100’ümüzde Gelecek Var!

Cumhuriyetimizin ilk yüz yılı geride kalırken, sahip olduğumuz potansiyelin bizi daha aydınlık bir geleceğe ve yeni yüz yıllara taşıyacağına inanıyoruz. Bu fikirden yola çıkarak yeni yaşımızı, “100’ümüzde Gelecek Var” teması ile hazırladığımız iki filmle karşılıyoruz.

İlk filmde spor, sanat, teknolojiyle ilgilenen banka çalışanlarımızı sizinle tanıştırmak istiyoruz.

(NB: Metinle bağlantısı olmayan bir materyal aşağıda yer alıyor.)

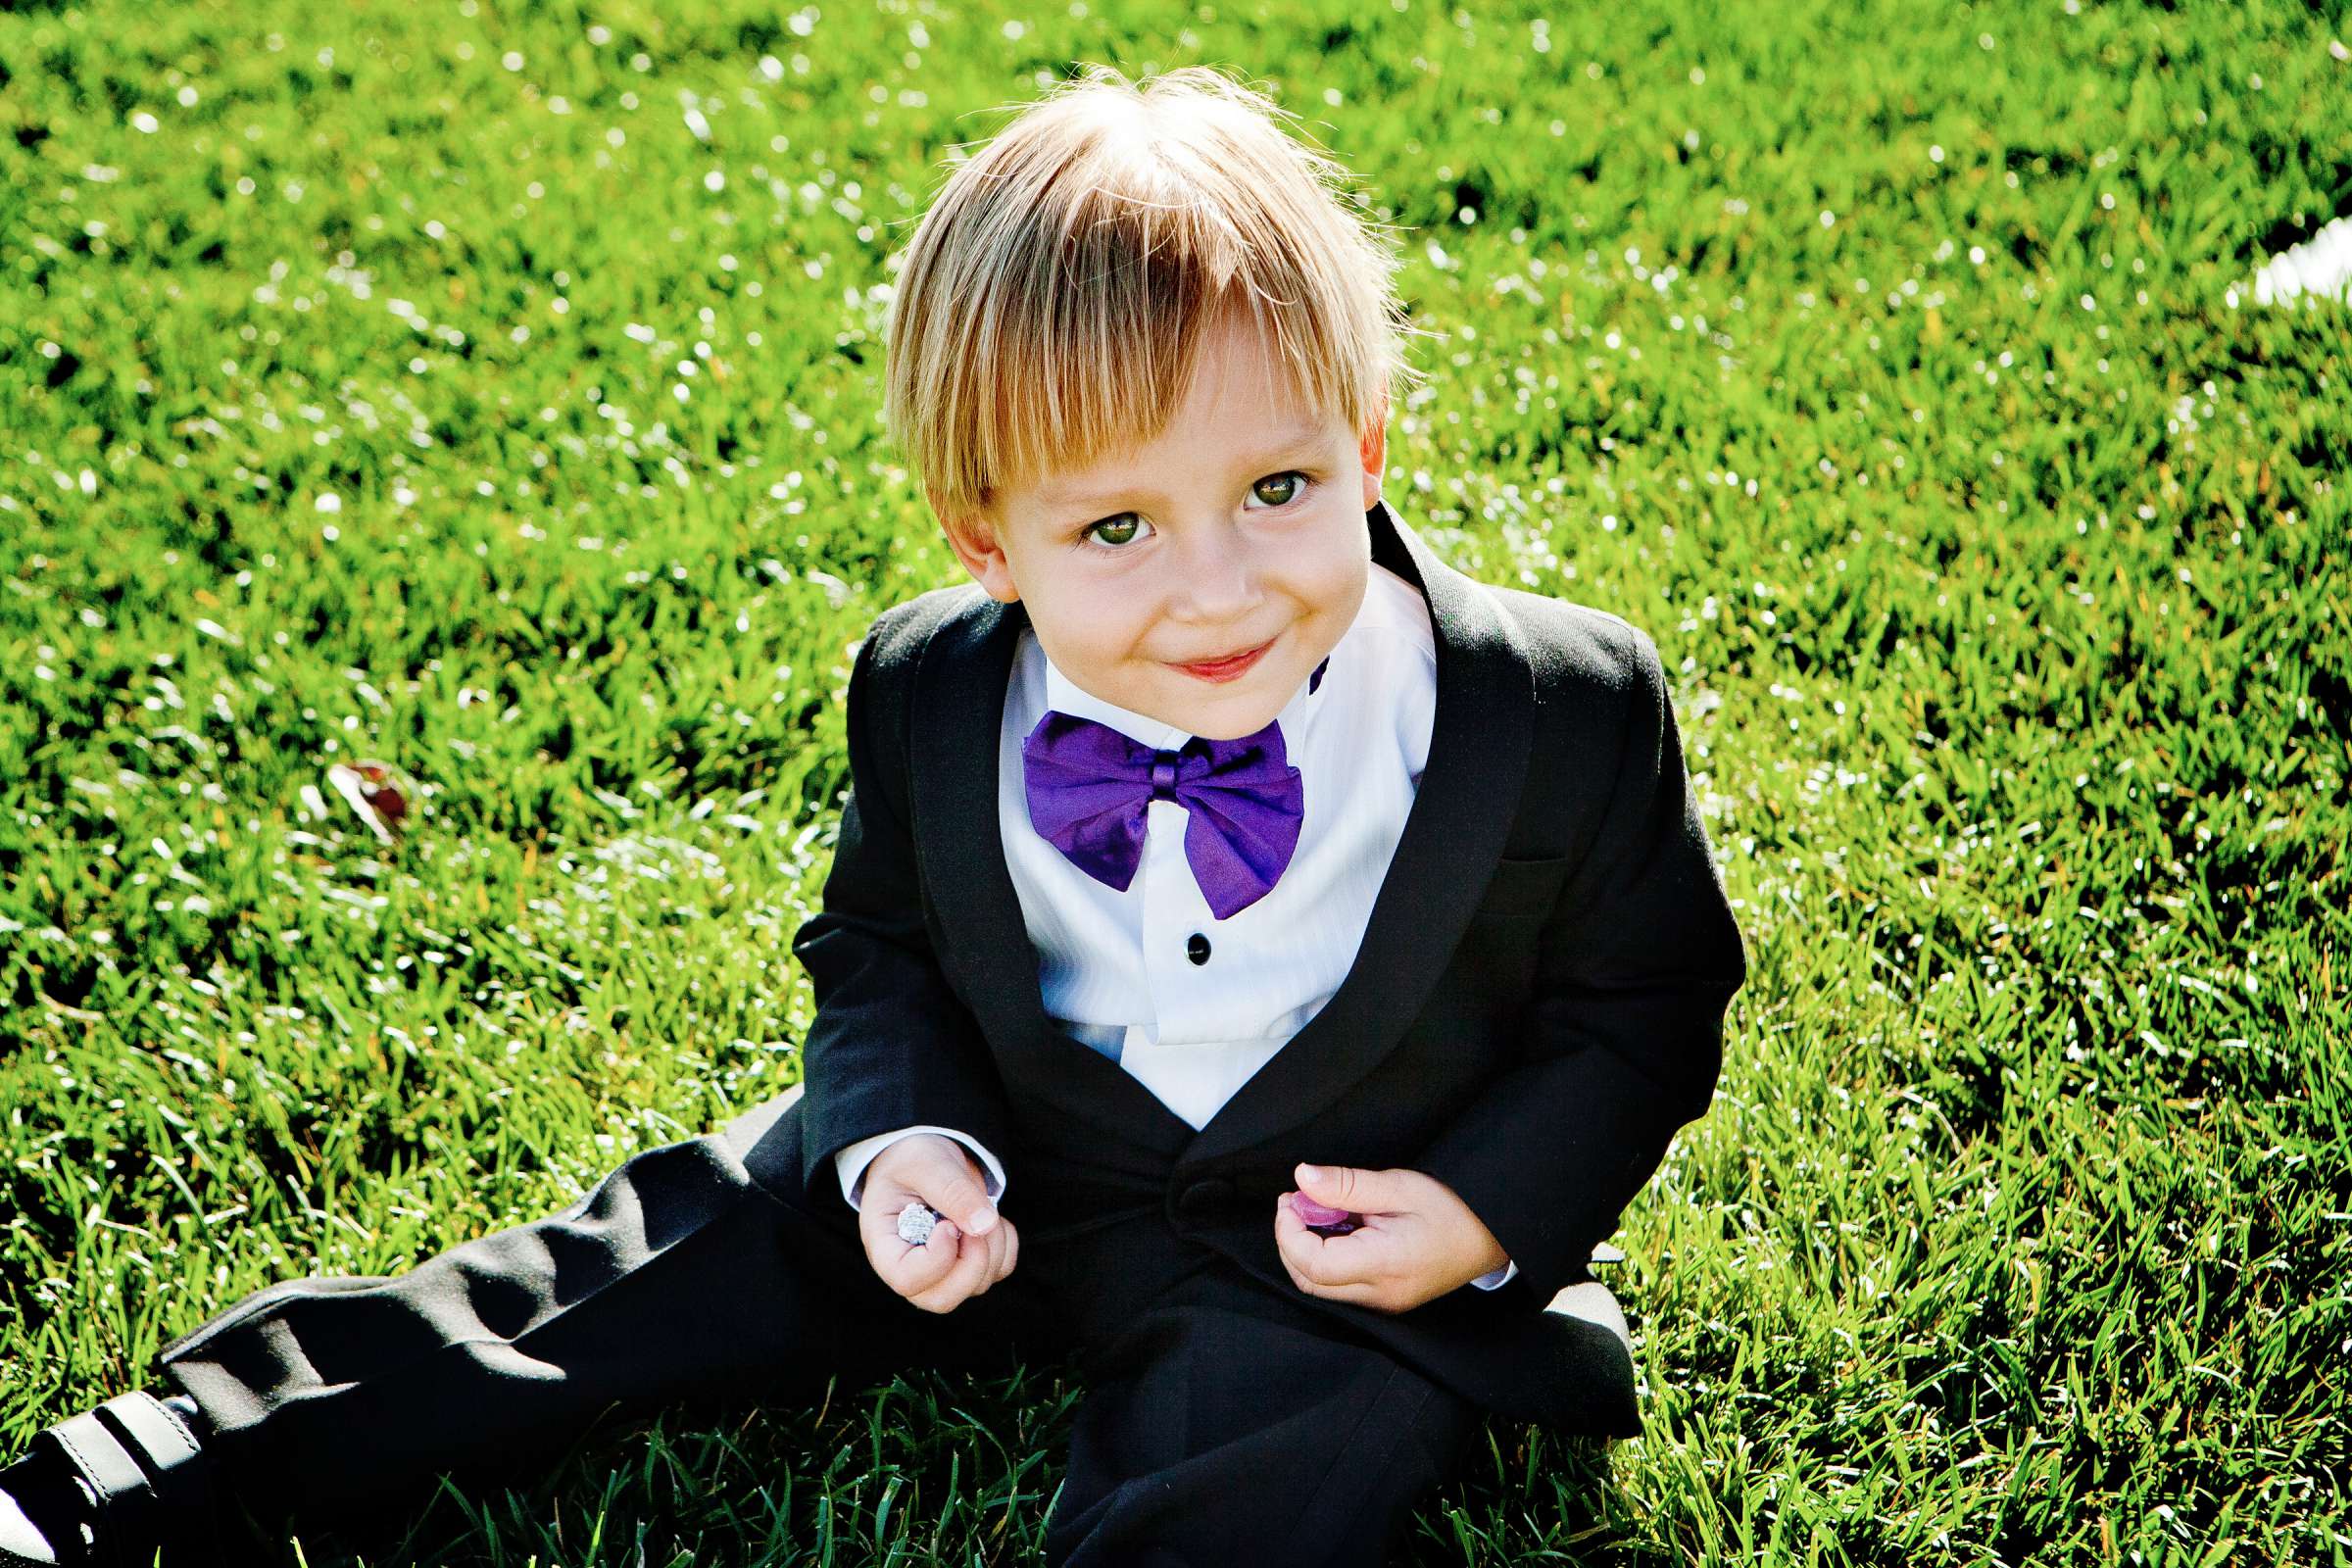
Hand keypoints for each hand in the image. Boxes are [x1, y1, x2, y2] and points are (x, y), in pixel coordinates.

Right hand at [858, 1134, 1020, 1313]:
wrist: (924, 1154)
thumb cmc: (912, 1158)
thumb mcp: (925, 1162)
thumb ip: (951, 1190)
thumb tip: (984, 1225)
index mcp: (884, 1244)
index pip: (905, 1280)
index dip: (936, 1260)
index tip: (948, 1225)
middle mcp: (910, 1266)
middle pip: (941, 1299)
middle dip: (972, 1264)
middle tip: (976, 1223)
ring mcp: (941, 1271)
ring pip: (975, 1286)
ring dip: (992, 1246)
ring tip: (981, 1207)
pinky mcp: (968, 1263)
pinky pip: (998, 1271)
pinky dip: (1006, 1244)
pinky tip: (991, 1216)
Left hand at [1273, 1162, 1508, 1314]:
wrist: (1490, 1237)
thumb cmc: (1452, 1209)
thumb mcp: (1399, 1186)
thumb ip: (1347, 1185)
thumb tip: (1302, 1178)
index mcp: (1385, 1265)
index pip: (1313, 1263)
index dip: (1289, 1232)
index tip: (1290, 1199)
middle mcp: (1380, 1294)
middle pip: (1309, 1281)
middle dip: (1290, 1240)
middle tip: (1297, 1201)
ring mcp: (1383, 1303)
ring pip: (1320, 1288)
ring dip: (1305, 1250)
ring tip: (1317, 1211)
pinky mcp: (1385, 1301)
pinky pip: (1339, 1287)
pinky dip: (1325, 1259)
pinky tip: (1338, 1229)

Onların bu alanlardaki tutku ve becerileri, size en iyi finansal hizmeti sağlamanın yanı sıra ülkemize ve içinde yaşadığımız topluma fayda sağlama yolunda hepimizin sahip olduğu azmi ve isteği temsil ediyor.

İkinci filmimizde ise küçük bir çocuğun Cumhuriyet Bayramı heyecanını birlikte yaşıyor, geleceğe dair umutlarımızı Cumhuriyetimizin geleceğinin gözünden sizinle paylaşıyoruz.

Gelecekteki başarılara olan inancımızla, Cumhuriyetimizin 100. yaşını kutlamanın gururunu ve mutluluğunu yaşıyoruz. Biz yüzümüzü geleceğe çevirdik, bugüne kadar olduğu gibi bundan sonra Türkiye’nin büyümesine ve gelişmesine destek vermeye devam edeceğiz.